TASK DESCRIPTION
Search term "round": please show all lines in the listing that contain it.

SOURCE RECORDS
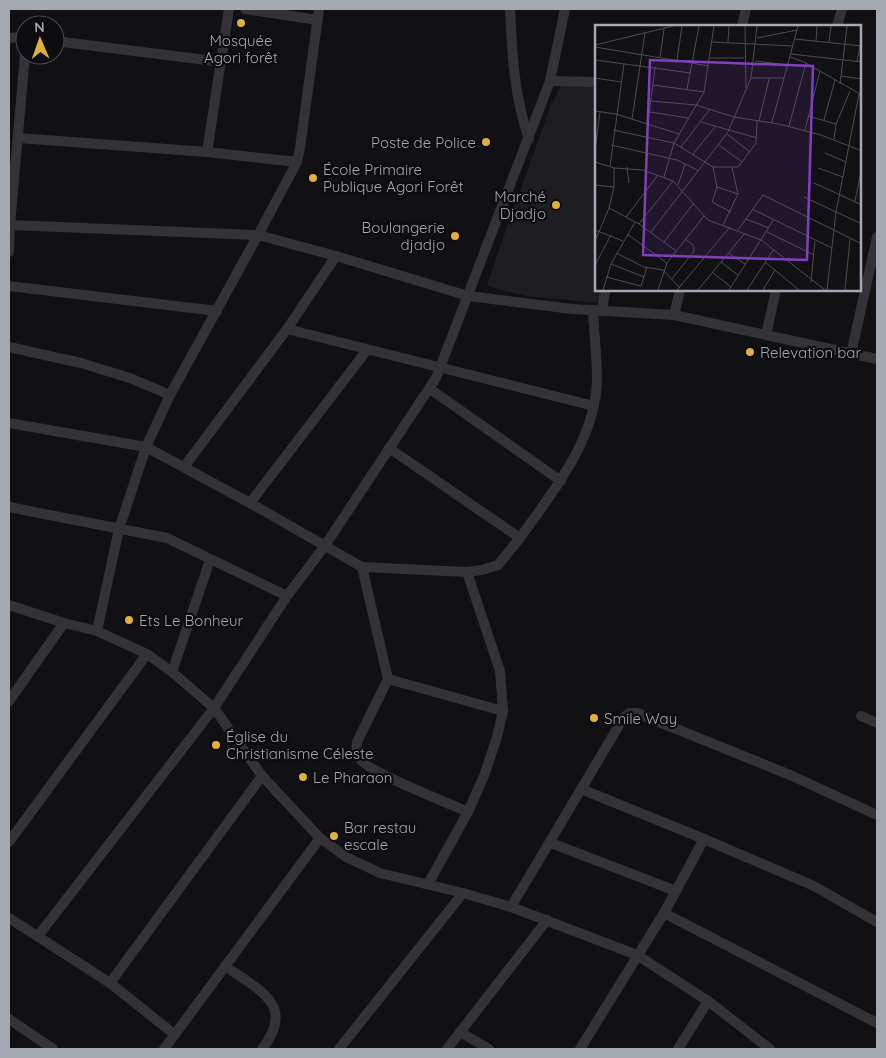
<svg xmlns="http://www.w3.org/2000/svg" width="886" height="1058" font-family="Quicksand,sans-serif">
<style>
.built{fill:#1e1e20}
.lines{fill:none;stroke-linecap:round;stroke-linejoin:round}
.minor{stroke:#333337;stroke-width:10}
.poi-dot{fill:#dfb03d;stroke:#0d0c0e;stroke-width:2}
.labels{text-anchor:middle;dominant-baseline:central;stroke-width:4.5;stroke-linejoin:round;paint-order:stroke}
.poi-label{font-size:15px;fill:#a4a8b2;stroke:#0d0c0e;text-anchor:start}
.inset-road{fill:none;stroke:#4c4d53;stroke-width:1}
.view{fill:#813fbd;fill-opacity:0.15;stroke:#813fbd;stroke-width:2.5}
.inset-edge{fill:none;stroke:#a4a8b2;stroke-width:2.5}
</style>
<rect width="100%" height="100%" fill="#111113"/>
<polygon class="built" points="596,85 596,290 600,290 599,303 526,296 487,286 498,252 551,105 561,86"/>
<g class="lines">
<g class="minor">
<polyline points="245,9 318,20"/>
<path d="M510,9C512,53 514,96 529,139"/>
<polyline points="742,26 746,9"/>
<polyline points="837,26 842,9"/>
<polyline points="9,38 25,37"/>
<polyline points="55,41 222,62"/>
<polyline points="550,81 596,82"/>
<polyline points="18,138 207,152 297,162"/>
<polyline points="207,152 229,9"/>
<polyline points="10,225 258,235 336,256 468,296 572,309 674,315 877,359"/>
<polyline points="9,252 10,225 25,55"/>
<polyline points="9,286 217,311"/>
<polyline points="602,311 605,290"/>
<polyline points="674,315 680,290"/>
<polyline points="287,329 594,406"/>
<polyline points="766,335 776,290"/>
<polyline points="9,347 81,363 130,378 170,395"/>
<polyline points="851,354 877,237"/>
<polyline points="430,389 561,481"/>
<polyline points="9,423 146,447 250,503 362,567 467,572 482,570 498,565 520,538 389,448"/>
<polyline points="184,467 287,329 336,256"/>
<polyline points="250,503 367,350"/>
<polyline points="9,507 167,538 287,596"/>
<path d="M520,538C553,491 596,440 597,379C597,356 594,333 593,310"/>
<path d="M362,567L388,679L357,742C356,749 356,754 361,760C370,773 449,803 468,812"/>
<polyline points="9,605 64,623 97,631 147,654 172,672 214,708 262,776 320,838 346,857 380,873 463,893 511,907 637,955 708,1001 770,1049"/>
<polyline points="97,631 119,529 146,447 170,395 258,235 297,162 300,148 319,9"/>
<polyline points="172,672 210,560"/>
<polyline points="388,679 503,711"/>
<polyline points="9,701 64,623"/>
<polyline points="861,716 877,723"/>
<polyline points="581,789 704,839 814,886 877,922"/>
<polyline points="9,842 147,654"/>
<polyline points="551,843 676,891"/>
<polyline points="428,884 468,812 484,776 497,737 503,711 500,671 467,572"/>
<polyline points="511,907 624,717 630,713 637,713 790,775 877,815"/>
<polyline points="664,913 877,1023"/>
<polyline points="9,918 110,983 174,1034"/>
<polyline points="38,936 214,708 287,596 324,547 436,378 550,81 565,9"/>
<path d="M225,966C258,990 297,1004 262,1049"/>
<polyline points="110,983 262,776"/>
<polyline points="9,1019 53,1049"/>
<polyline points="460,1032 489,1049"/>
<polyline points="164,1049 320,838"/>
<polyline points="339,1049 463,893"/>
<polyline points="447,1049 547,920"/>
<polyline points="580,1049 664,913 704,839"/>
<polyline points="678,1049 708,1001"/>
</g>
</g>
<g class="poi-dot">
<circle cx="241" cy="23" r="5"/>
<circle cx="486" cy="142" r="5"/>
<circle cx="313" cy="178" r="5"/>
<circle cx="556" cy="205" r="5"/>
<circle cx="455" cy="236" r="5"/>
<circle cx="750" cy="352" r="5"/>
<circle cx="129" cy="620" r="5"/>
<circle cx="594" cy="718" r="5"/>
<circle cx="216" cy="745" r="5"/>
<circle cx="303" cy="777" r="5"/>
<circle cx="334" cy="836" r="5"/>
</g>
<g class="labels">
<g class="poi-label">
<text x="241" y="40" text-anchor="middle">Mosquée<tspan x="241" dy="17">Agori forêt</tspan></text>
<text x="476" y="142" text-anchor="end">Poste de Police</text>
<text x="323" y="169">École Primaire<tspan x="323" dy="17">Publique Agori Forêt</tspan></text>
<text x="546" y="196" text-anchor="end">Marché<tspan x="546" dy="17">Djadjo</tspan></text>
<text x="445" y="227" text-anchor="end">Boulangerie<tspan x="445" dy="17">djadjo</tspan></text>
<text x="760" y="352">Relevation bar</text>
<text x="139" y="620">Ets Le Bonheur</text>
<text x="604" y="718">Smile Way</text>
<text x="226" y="736">Église du<tspan x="226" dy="17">Christianisme Céleste</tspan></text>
<text x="313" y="777">Le Pharaon</text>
<text x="344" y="827">Bar restau<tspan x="344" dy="17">escale</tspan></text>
</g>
</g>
<g transform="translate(595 25)">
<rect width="266" height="266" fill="#111113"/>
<path class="inset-road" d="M150,1L151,63M162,13L202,5M200,14L267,21M117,17L198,21M133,17L134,1M221,17L222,1M234,17L236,1M0,20L78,1M0,22L114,41M196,29L267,37M65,32L69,4M195,32L209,37L267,70M115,33H149M0,35L96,48M82,35L87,1M160,36L193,40M262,36L265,21M246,51L252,1M0,53L26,57M156,53H189L203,1M245,59L246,51L267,54M58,60L109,67M92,64L104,1M56,76L101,80L139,92L184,99L226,110L267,126M0,86L21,89L84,109M55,87L93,93M213,91L241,99M37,94L50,8M229,95L240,55M164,96L174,54M106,97L162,113M177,97L189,53M53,98L60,42M194,101L211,38M18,105L79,118L118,142H143L147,137L124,120M210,105L225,46M132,109L155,127M239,114L241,99L255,66M16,120L82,135L104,146M86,122L115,84M0,125L5,87M230,128L251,137M98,129L120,102M0,137L19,143L48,145L78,156L113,195L166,215L230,265M147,137L161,118L162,96M15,141L29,39M32,142L34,158M118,142L122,162L117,177L136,187M223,143L248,152M69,152L79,118L109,67L119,1M219,158L267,180M0,160L19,162M83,160L90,139M122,162L143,169M209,172L267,199M260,176L267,142M14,183L44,199L81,226M157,184L237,223M31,192L63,150M151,194L174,203M44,199L78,156M128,200L143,169L137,143M0,205L28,216M143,205L168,170L267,219M56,207L133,107L156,53L162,1M172,207L219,230M32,209L72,238M0,216L14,183L19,162V143M69,217L98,179M21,228L49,242L68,245L85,263M133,228L150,239M126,237L143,250M170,237L204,265M16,239L49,252M0,240L16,210M117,247L136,262M11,252L46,261L52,242M77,254L99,226L98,220L90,214M216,257L220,216M8,265L16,239L40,197M63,265L72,238L109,191M82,265L135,202M103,265L150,208M134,265L179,194M152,265L179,224M168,265L180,245M232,265L241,187L264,69M250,265L255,214"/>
<path class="view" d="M55,35L218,41L212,235L48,230Z"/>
<rect width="266" height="266" class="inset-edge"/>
</g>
<rect width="886" height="1058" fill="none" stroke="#a4a8b2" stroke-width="20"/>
<g transform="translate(40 40) rotate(358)"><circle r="24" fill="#0d0c0e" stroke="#494a50"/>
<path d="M0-4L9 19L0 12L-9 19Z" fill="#dfb03d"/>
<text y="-8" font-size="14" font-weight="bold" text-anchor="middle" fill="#a4a8b2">N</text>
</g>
</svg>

FINAL ANSWER
.lines{fill:none;stroke-linecap:round;stroke-linejoin:round}
.labels{text-anchor:middle;dominant-baseline:central;stroke-width:4.5;stroke-linejoin:round;paint-order:stroke}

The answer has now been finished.